[Saved data entries]

━━━━━━━━

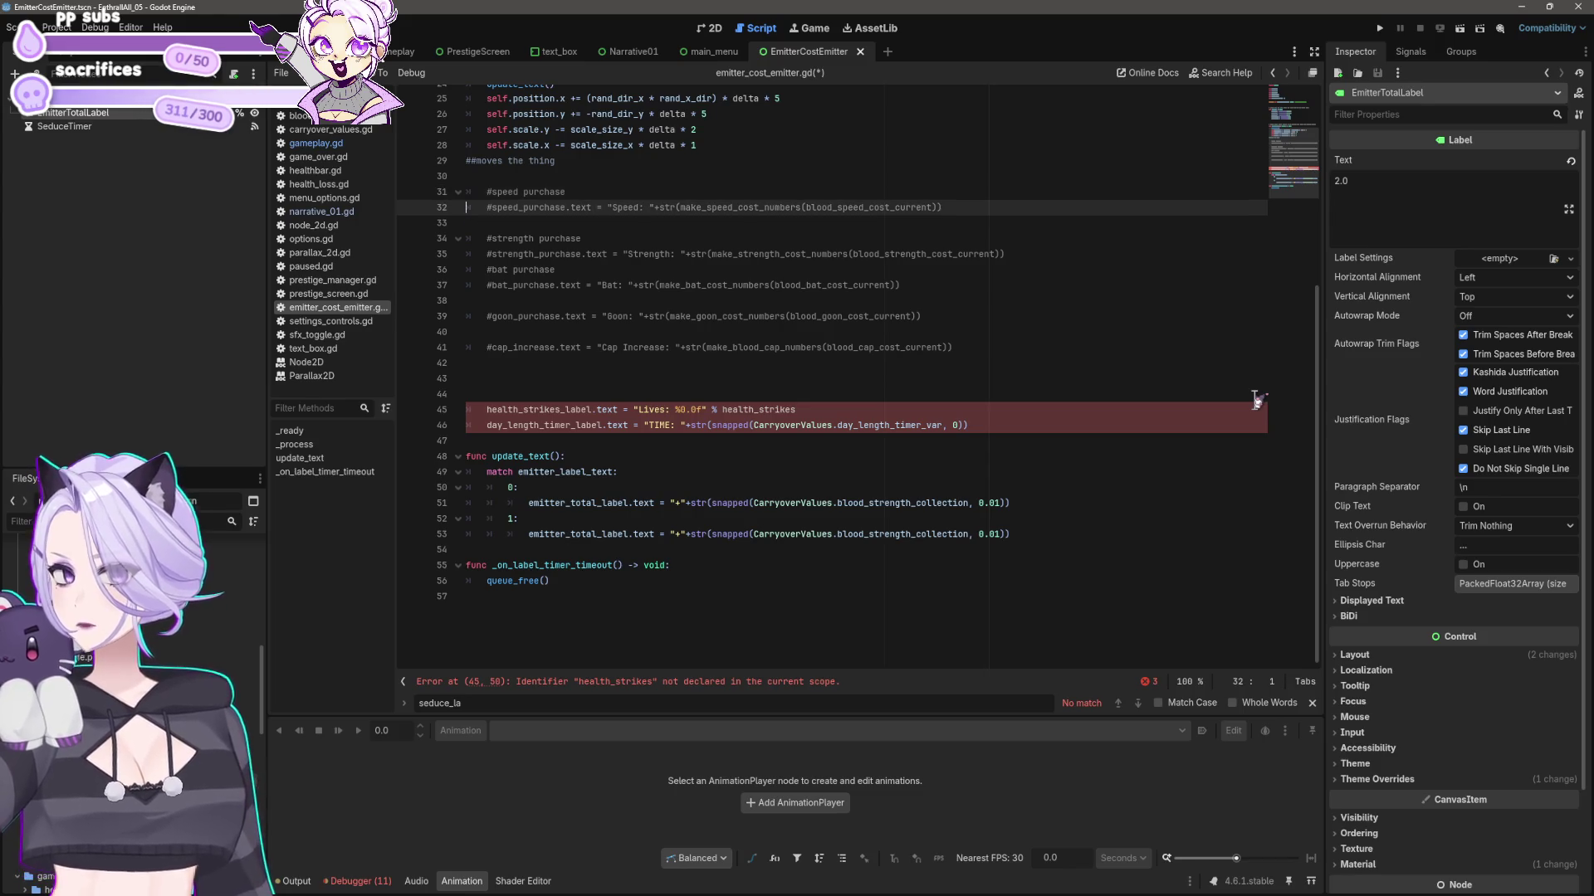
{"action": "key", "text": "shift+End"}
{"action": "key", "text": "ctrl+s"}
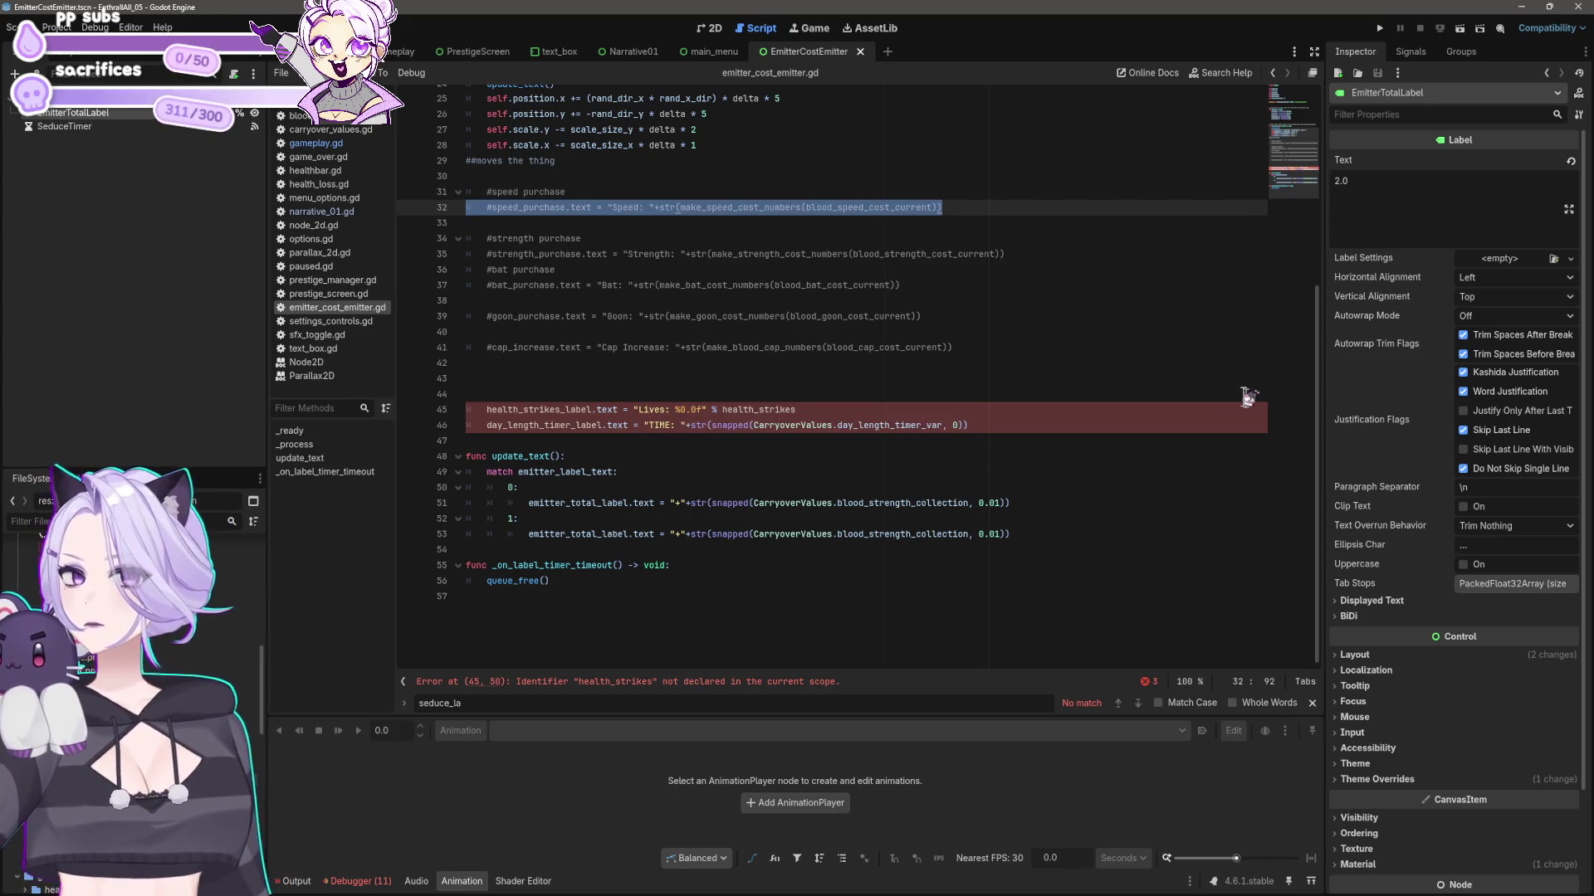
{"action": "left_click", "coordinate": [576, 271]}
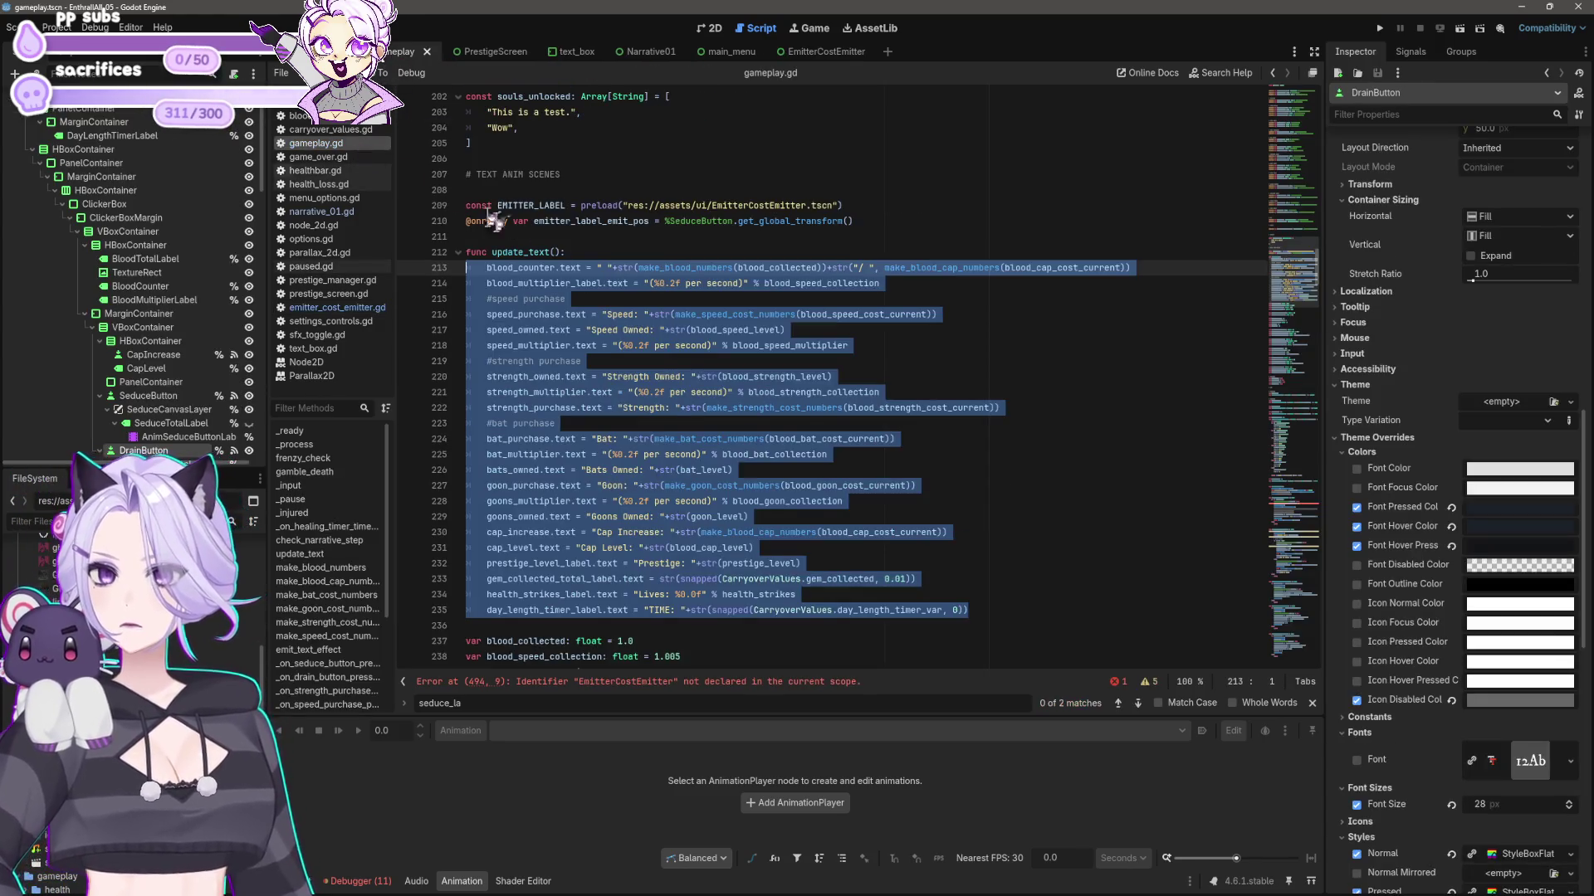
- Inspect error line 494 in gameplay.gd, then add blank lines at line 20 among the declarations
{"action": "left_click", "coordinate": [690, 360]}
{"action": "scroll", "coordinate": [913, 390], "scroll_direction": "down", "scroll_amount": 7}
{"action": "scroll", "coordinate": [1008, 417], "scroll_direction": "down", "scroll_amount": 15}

━━━━━━━━

§ **YOUR INSTRUCTIONS**: Every line above should be transcribed word for word; leave the pictures out.

§ **SOLUTION**:
{"action": "key", "text": "shift+End"}
{"action": "key", "text": "ctrl+s"}
{"action": "left_click", "coordinate": [576, 271]}
- Inspect error line 494 in gameplay.gd, then add blank lines at line 20 among the declarations
{"action": "left_click", "coordinate": [690, 360]}
{"action": "scroll", "coordinate": [913, 390], "scroll_direction": "down", "scroll_amount": 7}
{"action": "scroll", "coordinate": [1008, 417], "scroll_direction": "down", "scroll_amount": 15}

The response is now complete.